Are you ready to make a difference in the world of pharmaceuticals? As a QA Specialist at the Bulk Drug Substance (BDS) facility at ADMF, you'll play a crucial role in ensuring the quality and compliance of our products. Your expertise will be vital in overseeing manufacturing, testing, labeling, and storage processes to meet GMP regulations and product authorizations. You'll collaborate with various departments to optimize patient supply and ensure the safety, quality, and efficacy of our products. This shift position operates on extended days, offering a dynamic work schedule that keeps you engaged and challenged.

Accountabilities:

• Provide quality and cGMP input and oversight for all commercial manufacturing in the BDS facility.
• Review and approval of executed batch records in accordance with Alexion’s internal procedures and GMP principles.
• Review and approval of Master Batch Records in accordance with Alexion’s internal procedures and GMP principles.
• Review and approval of Master electronic Batch Record recipes in accordance with Alexion’s internal procedures and GMP principles.
• Review and approval of technical support documentation. (Examples include cleaning, process, method validation).
• Review and approval of functional area documentation (SOPs, Work Instructions, technical reports and protocols).
• Participate in quality risk assessments and provide quality oversight to ensure quality risk assessments are effectively maintained/controlled.
• Provide support and expertise for inspection readiness activities, during health authority inspections including interaction with inspectors, responses to inspection observations, to monitor progress of follow-up actions.
• Provide oversight of quality management system activities including Preventive Maintenance, Deviation Management, and the Change Control Programs.
• Provide quality oversight of calibration and preventative maintenance criticality assessments as required.
• Author, review, and approve Quality Related Procedures as required.
• Support the Supplier Management Program.
• Complete review and releasing raw materials and components as required to support manufacturing operations.
• Develop and report quality metrics.

Essential Skills/Experience:

• English fluency written and spoken (the Company language).
• Strong verbal and written communication skills with well-structured communication and presentation ability.
• Ability to operate efficiently in a complex matrix organization and international environment.
• Minimum 3 years in pharmaceutical and/or biotech industry.
• Strong mature leadership and interpersonal influencing skills.
• Sound awareness and understanding of pharmaceutical business, especially with regards to quality and regulatory requirements.
• Academic degree in natural or applied sciences (Pharmacy, Biology, Biotechnology or Engineering).

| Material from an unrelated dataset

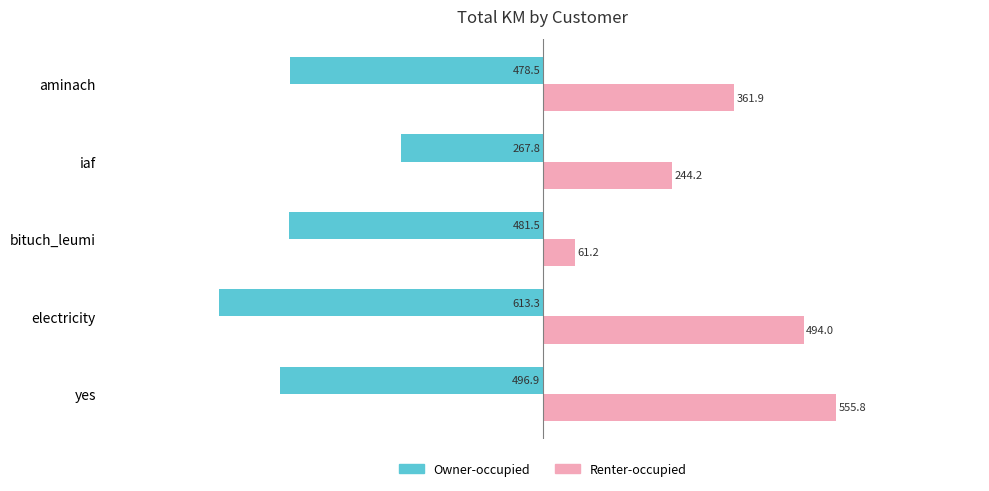

What is the minimum value for Renter-occupied?

61.2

Desirable Skills/Experience:
• Good analytical, problem-solving, and negotiation skills.
• Cultural Awareness and Positive attitude in managing change.

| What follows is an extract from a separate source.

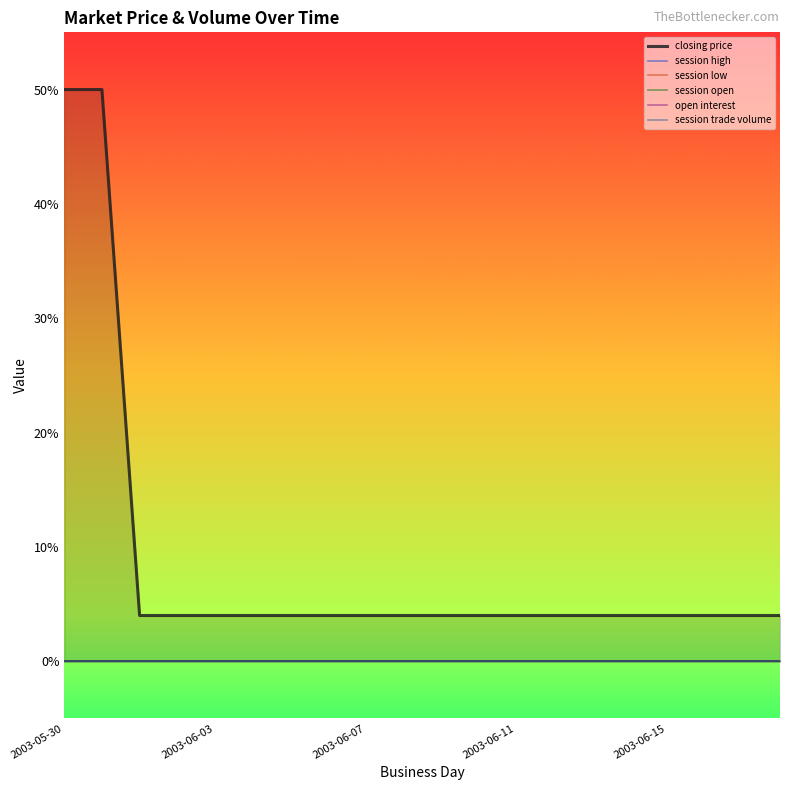

What position from the right is 2003-06-07?

12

At AstraZeneca, we are driven by a passion for innovation and a commitment to improving lives. Our unique culture combines the agility of a biotech with the resources of a global biopharma, allowing us to lead the way in rare disease research. We foster an environment where ideas flourish, connections are made, and every day brings new opportunities to make a meaningful impact. Join us in our mission to change lives for the better.

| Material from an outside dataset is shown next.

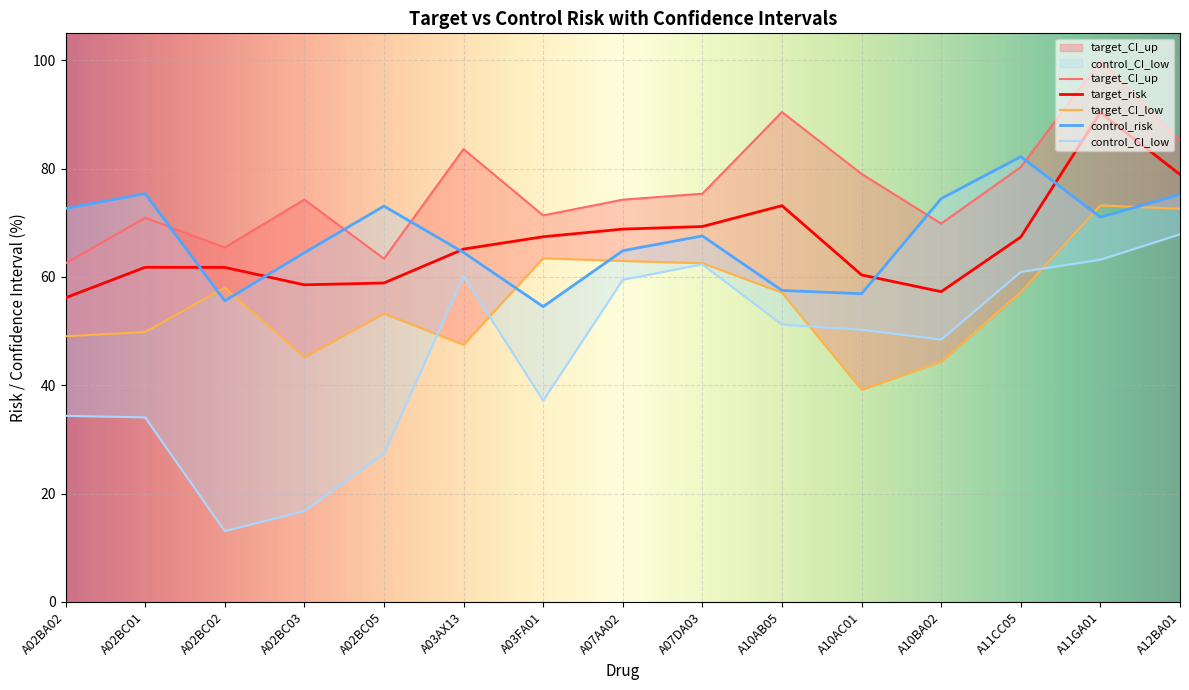

True or false: target_risk and control_CI_low cross at least once.

False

Ready to embark on this exciting journey? Apply now to become part of our team!

AstraZeneca embraces diversity and equality of opportunity. We are committed to building an inclusive and diverse team representing all backgrounds, with as wide a range of perspectives as possible, and harnessing industry-leading skills. We believe that the more inclusive we are, the better our work will be. We welcome and consider applications to join our team from all qualified candidates, regardless of their characteristics. We comply with all applicable laws and regulations on non-discrimination in employment (and recruitment), as well as work authorization and employment eligibility verification requirements.